It's not about the house.

Monday, September 29, 2008

Wine-Making, Step One

Okay, not Step One.

Step One, actually, involves crawling around on the sidewalk in the grapevines and sticking your head under leaves and into places where you just know there will be spiders, but you do it anyway because you think there's going to be jelly at the end of it. And then there isn't. Because you waited too long to pick the g-d grapes, which we've already discussed, and so now we're talking about the wine-making part of the process, which to this point is not any different than the would-be-jelly-making part of the process. Which is this:
Separating the non-food parts from the actual grapey bits.

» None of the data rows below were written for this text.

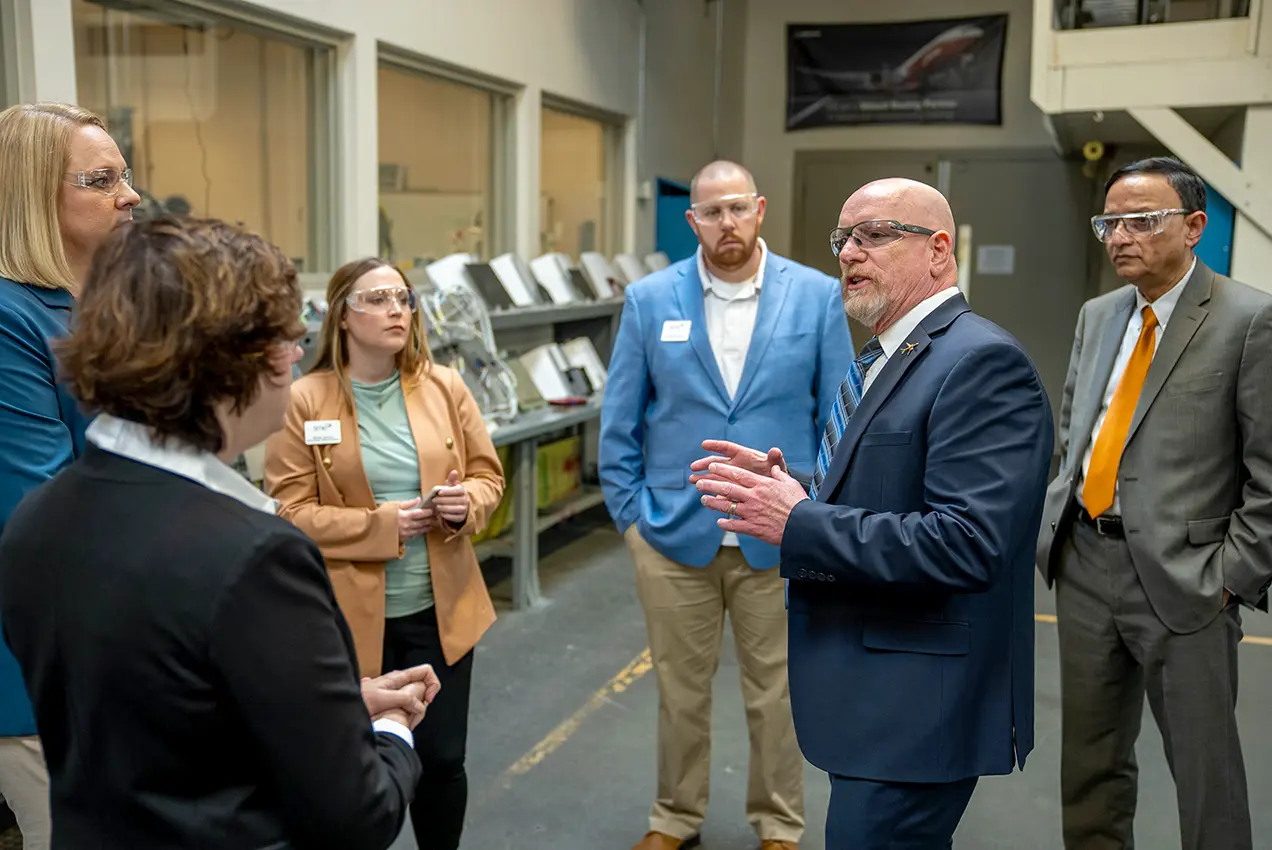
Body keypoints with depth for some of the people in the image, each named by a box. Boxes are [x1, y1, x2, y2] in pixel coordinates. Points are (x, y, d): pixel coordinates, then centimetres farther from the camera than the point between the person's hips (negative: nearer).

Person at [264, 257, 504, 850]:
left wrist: (467, 502, -14)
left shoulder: (445, 387, 2)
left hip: (440, 608, 3)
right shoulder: (303, 402, -8)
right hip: (351, 616, -2)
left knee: (442, 758, 11)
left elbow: (489, 475, 8)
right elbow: (289, 512, -9)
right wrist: (380, 525, -18)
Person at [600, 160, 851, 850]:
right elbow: (619, 421, 4)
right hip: (672, 534, 1)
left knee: (775, 694, 12)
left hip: (780, 539, 0)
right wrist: (630, 514, 1)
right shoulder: (649, 300, -1)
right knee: (680, 690, 14)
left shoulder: (817, 296, -2)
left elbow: (841, 418, 2)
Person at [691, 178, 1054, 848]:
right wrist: (790, 486, 1)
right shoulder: (882, 362, 13)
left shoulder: (982, 363, -19)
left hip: (917, 710, -10)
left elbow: (966, 545, -28)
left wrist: (799, 523, -24)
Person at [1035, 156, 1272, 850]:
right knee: (1090, 762, 16)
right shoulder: (1097, 316, 12)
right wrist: (1059, 520, 9)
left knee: (1204, 771, 7)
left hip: (1181, 578, -5)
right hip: (1085, 564, 6)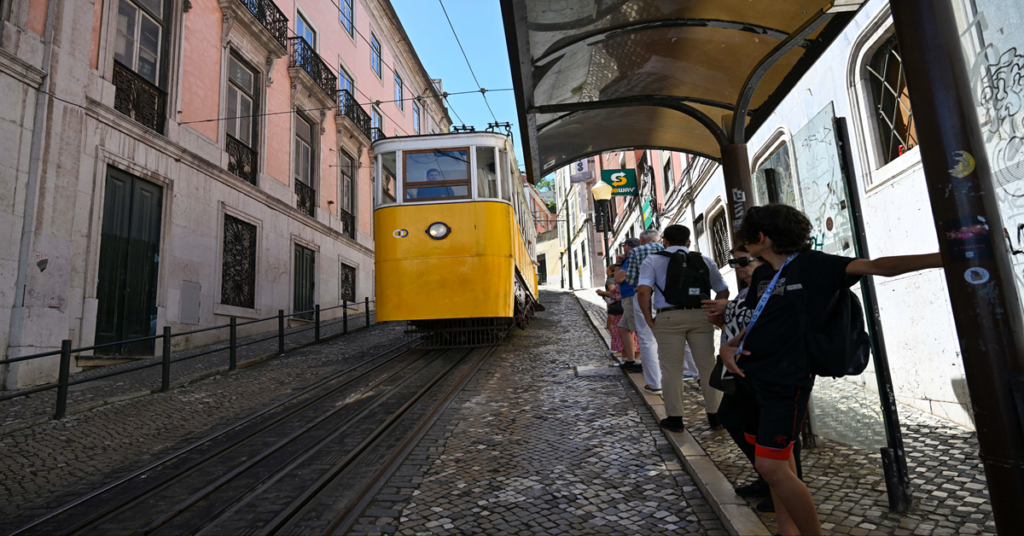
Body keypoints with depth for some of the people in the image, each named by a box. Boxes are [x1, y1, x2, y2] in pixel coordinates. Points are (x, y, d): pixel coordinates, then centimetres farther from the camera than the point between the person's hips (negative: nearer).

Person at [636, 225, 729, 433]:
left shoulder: (653, 260, 5)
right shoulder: (704, 260, 15)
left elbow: (643, 291, -9)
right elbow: (723, 291, 12)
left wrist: (648, 319, -2)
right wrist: (713, 314, 15)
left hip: (669, 317, -2)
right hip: (701, 316, 3)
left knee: (671, 369, 6)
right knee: (707, 366, 13)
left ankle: (675, 418, 12)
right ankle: (715, 414, 20)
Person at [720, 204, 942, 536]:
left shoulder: (811, 265, -8)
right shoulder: (761, 275, 12)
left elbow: (876, 267, -17)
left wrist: (940, 258, -30)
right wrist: (729, 346, 2)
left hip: (786, 381, -7)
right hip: (751, 376, 7)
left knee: (771, 465, -8)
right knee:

This photo is not the total non-food collection, obviously. This is just the start. You have to take the whole twenty-two pounds (or however much you have) of grapes, and remove from them the stems, the leaves, the rotten fruit, the unidentifiable animal hair, the cobwebs, and the earwigs.

Oh yes, Beardo, there are earwigs. And they are Legion.


su said...

Are they Foreign Legion

beardonaut said...

If there was ever any doubt as to whether I would make wine or not, the answer is now an even firmer no. Hell N-O.

I'm shivering here. Damn those creepy crawlies. Damn them to hell.

Charlie said...

Thank god the grapes are too ripe! I don't want to help with jelly next year. Ick!

amanda said...

Don't worry. If you didn't get all those earwigs out, at least it'll mean added protein in your wine.

jen said...

su! You are so funny! ha!
Yeah, earwigs are disgusting, but I think it has more to do with their name and that I am deathly afraid they will invade my actual ears. Ick. Im definitely going to have a nightmare about this now.